Em depoimento na Polícia Federal (PF) no último sábado (19), um dia após pedir exoneração do cargo, Calero disse que, em junho deste ano, recebeu um telefonema de Geddel, pedindo-lhe para orientar a presidente do Iphan, Kátia Bórgea, a receber os advogados da construtora responsável pelas obras. Calero diz que orientou Kátia a agir conforme as normas técnicas e a legislação. De acordo com Calero, Geddel classificou a paralisação da obra de absurda, por trazer prejuízos à atividade econômica.
O ex-ministro da Cultura afirmou que Geddel ligou novamente na noite de 28 de outubro, pedindo que o Iphan homologasse a autorização para o início das obras fornecida pela Superintendência do instituto na Bahia. Segundo Calero, foi nessa conversa que Geddel disse ter um apartamento no La Vue.
Calero também informou contou à PF que esteve com Geddel no dia 31 de outubro e que este insistiu no assunto. Ele disse ainda que, mesmo não estando subordinado a Geddel, sentia-se como se devesse responder ao então secretário de Governo, por ser este um “integrante do núcleo palaciano da administração federal”.
O ex-ministro da Cultura disse que recebeu pelo menos mais uma ligação de Geddel até que, em 6 de novembro, o Padilha telefonou e argumentou que, se a questão estava judicializada, não cabia ao Iphan proferir uma decisão administrativa definitiva. Segundo Calero, o chefe da Casa Civil o aconselhou a procurar uma saída junto com a AGU. Calero afirmou que, no dia seguinte, encontrou-se por acaso com Geddel e com o secretário de Assuntos Jurídicos da Casa Civil, Gustavo Rocha, na antessala do gabinete da Presidência da República, e que ambos insistiram para que ele procurasse a AGU.
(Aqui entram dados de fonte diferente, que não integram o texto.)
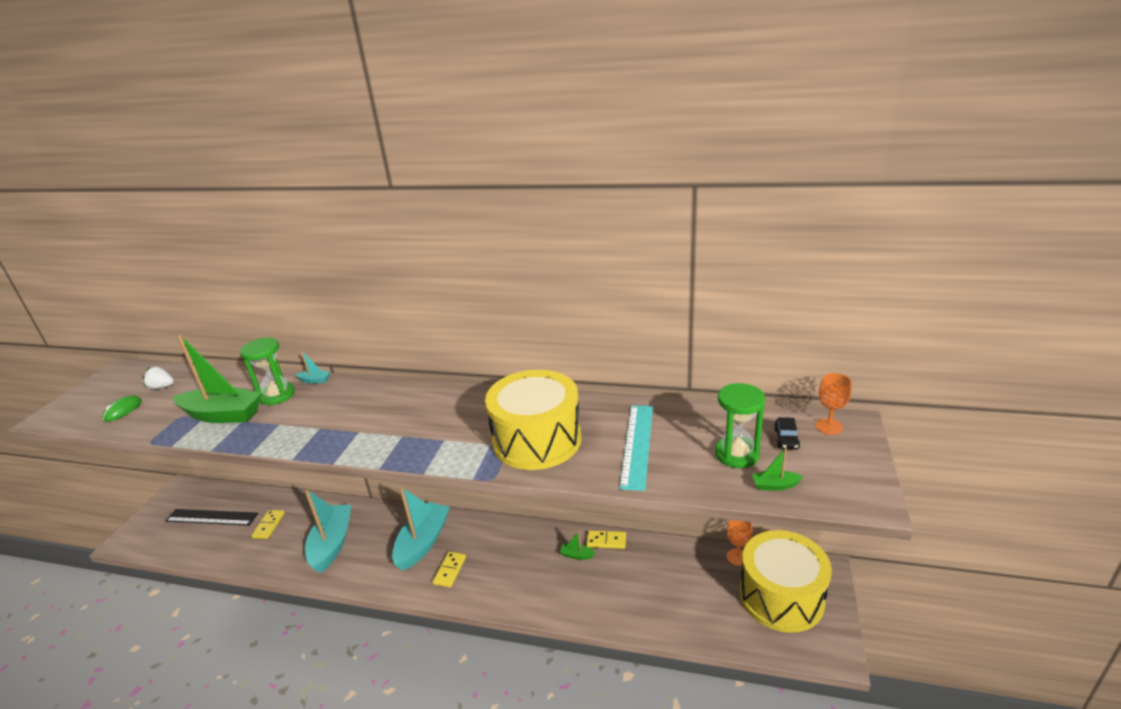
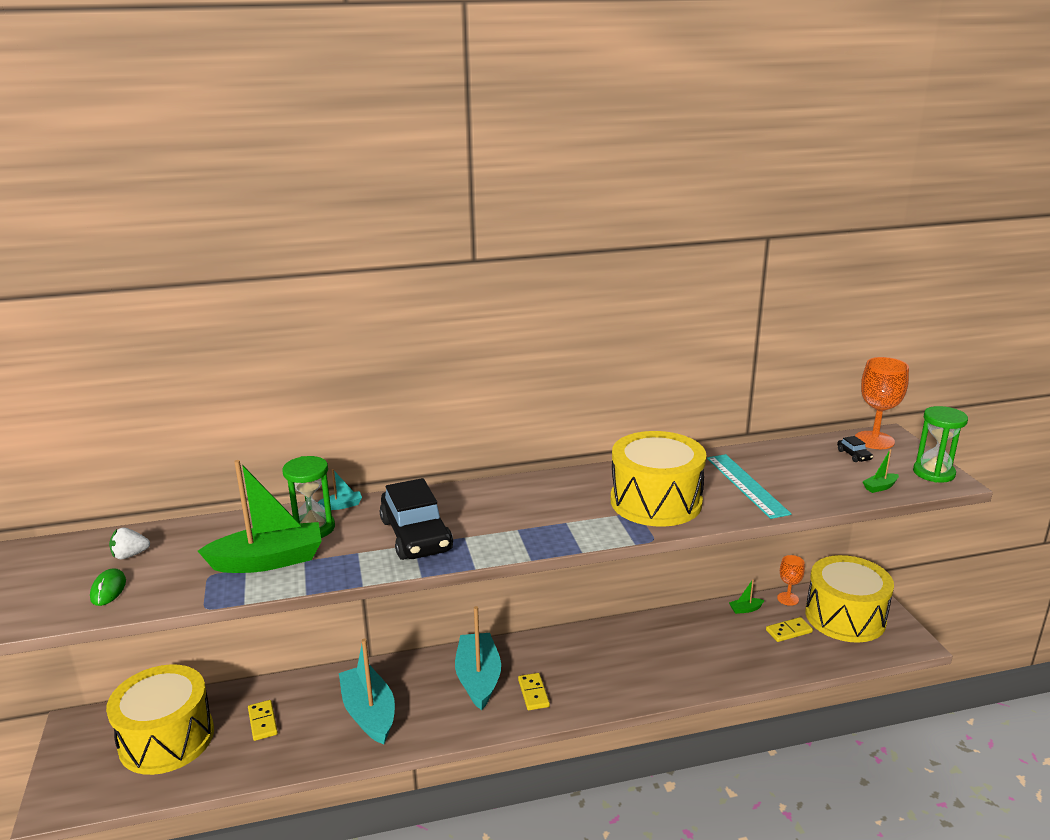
camera: 30 degrees left, 5 degrees down
black ruler [165,509,258,526] -> yellow drum [106,664,214,775]
green boat [560,531,595,560] -> green boat moved to [729,579,764,614]
yellow domino [586,530,626,549] -> yellow domino moved to [766,617,813,642]
green hourglass [715,383,765,468] -> green hourglass moved to [913,406,968,483]
orange goblet [815,373,852,435] -> orange goblet [855,357,909,449], size x1.67
none -> black car [380,478,453,560]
Calero disse ainda que o presidente Michel Temer estava a par de tudo. O ex-ministro contou que, no jantar que Temer ofereceu a senadores, no dia 16 deste mês, relatou os fatos à chefe de gabinete do presidente, Nara de Deus, antes de procurar o próprio Temer. De acordo com Calero, após ouví-lo, Temer disse que ficasse tranquilo. Calero acrescentou que, no dia seguinte (17), ao atender a um chamado do presidente, Temer disse que a decisão do Iphan criou “dificuldades operacionais ao gabinete presidencial” e deixou Geddel “irritado”. O ex-ministro da Cultura afirmou que Temer o aconselhou a procurar a advogada-geral da União, Grace Mendonça, e a procurar “construir” uma saída.
Em nota divulgada no fim da noite de quinta-feira, Grace Mendonça classifica de irresponsabilidade o envolvimento de seu nome no episódio e de insensatas as declarações atribuídas a Calero. Segundo Grace, não há possibilidade de construir qualquer solução jurídica para o caso do empreendimento imobiliário em Salvador que não seja fundamentada na Constituição e no ordenamento jurídico brasileiro.
A advogada-geral nega ter recebido qualquer orientação para direcionamento nas manifestações da AGU. “Tampouco aceitaria qualquer tipo de interferência na atuação independente e técnica do corpo jurídico da instituição. Qualquer afirmação em contrário é inverídica e leviana”, afirmou Grace, confirmando o pedido da Secretaria de Assuntos Jurídicos da Casa Civil para que a AGU avaliasse uma possível divergência jurídica entre órgãos da administração. “Dirimir conflitos jurídicos é uma das funções da AGU”, disse a advogada.